Polarization, which is the property that confers on light the ability to travel in a single plane is now the focus of recent studies [129]. The process of converting unpolarized light (light wave traveling in more than a single plane) to polarized (light wave traveling in a single plane) is known as polarization. Examples of unpolarized light sources include light from the sun, light from lamps, and tube light. In unpolarized light, there is a constancy in the direction of light propagation but with differing planes of change in amplitude. Light polarization is made possible through the use of a polarizer which blocks all other vibrations or propagation making light waves (photons) pass through a single plane. This may give a much more direct effect on biological tissues.

Photobiomodulation with polarized light was able to improve chronic lesions in patients [129]. The evidence that polarization of light may have a better advantage than non-polarization has been documented [126].

Linear, circular, and elliptical types of light polarization have been discussed depending on the orientation of the electric field [126,130]. The linear and circular types of light polarization have demonstrated significant effects at the cellular level when compared with unpolarized light. In the study by Ando et al. [131], they investigated the role of light polarization (800 nm LLLT) on spinal cord injury (SCI) in rat models. They found that treatment efficacy significantly improved with parallel polarization (based on the direction in which light was applied) as compared with perpendicular polarization.

In the study by Tada et al. [132], they sought to investigate the effect of light-emitting diode treatment on wound healing using polarized light on wound healing. They found that treatments with polarized light (linear and circular polarization) increased the wound healing process compared to unpolarized light. Hamblin [133] and Tripodi et al. [134] have also reported the role of polarization in photobiomodulation in a recently published work.

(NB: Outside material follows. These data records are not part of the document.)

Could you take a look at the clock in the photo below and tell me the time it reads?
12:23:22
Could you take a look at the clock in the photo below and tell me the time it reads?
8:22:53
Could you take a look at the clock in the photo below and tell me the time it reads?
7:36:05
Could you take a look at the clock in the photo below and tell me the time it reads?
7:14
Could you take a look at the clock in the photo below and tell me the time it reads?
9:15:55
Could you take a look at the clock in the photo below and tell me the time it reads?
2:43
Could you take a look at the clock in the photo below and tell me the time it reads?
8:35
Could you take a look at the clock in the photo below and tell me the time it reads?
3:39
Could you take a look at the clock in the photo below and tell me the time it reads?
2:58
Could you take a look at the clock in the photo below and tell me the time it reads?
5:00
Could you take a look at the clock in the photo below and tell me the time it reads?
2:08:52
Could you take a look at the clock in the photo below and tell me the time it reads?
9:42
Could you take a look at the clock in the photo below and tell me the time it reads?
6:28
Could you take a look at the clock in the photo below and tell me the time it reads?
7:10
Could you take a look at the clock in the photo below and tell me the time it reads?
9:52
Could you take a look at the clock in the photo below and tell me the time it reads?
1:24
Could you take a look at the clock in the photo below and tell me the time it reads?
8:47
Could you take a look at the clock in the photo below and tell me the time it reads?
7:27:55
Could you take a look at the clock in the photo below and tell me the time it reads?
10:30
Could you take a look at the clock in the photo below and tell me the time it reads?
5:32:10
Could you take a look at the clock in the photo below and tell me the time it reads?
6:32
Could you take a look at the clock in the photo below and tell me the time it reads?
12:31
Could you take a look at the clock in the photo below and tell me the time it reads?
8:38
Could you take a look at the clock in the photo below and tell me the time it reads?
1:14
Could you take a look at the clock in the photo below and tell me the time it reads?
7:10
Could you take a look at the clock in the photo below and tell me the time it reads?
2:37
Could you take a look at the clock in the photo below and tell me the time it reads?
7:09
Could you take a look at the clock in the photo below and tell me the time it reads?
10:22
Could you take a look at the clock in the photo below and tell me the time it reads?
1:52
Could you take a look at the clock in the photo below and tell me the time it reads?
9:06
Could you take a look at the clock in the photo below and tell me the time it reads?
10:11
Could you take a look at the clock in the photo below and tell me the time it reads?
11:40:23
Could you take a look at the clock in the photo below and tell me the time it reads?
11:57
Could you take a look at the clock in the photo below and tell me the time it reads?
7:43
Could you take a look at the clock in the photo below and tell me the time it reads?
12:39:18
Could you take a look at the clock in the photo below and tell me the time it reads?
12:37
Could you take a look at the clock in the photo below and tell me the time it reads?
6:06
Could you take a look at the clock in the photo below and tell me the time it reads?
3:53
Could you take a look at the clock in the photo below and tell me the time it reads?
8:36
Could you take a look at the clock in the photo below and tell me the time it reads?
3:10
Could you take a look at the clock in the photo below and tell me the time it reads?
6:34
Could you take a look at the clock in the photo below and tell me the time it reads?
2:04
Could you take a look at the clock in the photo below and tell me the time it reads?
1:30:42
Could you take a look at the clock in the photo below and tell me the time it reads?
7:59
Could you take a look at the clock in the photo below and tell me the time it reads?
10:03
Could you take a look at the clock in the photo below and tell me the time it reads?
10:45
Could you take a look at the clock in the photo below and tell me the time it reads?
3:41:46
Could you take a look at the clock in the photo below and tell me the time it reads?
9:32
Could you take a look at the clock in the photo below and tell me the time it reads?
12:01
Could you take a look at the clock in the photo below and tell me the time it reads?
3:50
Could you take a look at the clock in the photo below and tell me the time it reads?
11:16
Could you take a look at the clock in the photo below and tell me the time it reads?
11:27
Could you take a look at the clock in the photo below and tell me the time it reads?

Despite several reports on the beneficial role of photobiostimulation on certain neurodegenerative diseases, there is a paucity of information on the role of photobiostimulation on frontotemporal lobe degeneration, Amyotrophic Lateral Sclerosis, Huntington’s disease, and several other neurodegenerative diseases. Because of the socioeconomic burden and the reduction in the Quality of Life (QoL) of the sufferers of these conditions, more pre-clinical and clinical studies are needed to ascertain the role of PBM in their management, and likewise considering the different properties that may influence light stimulation of biological tissues.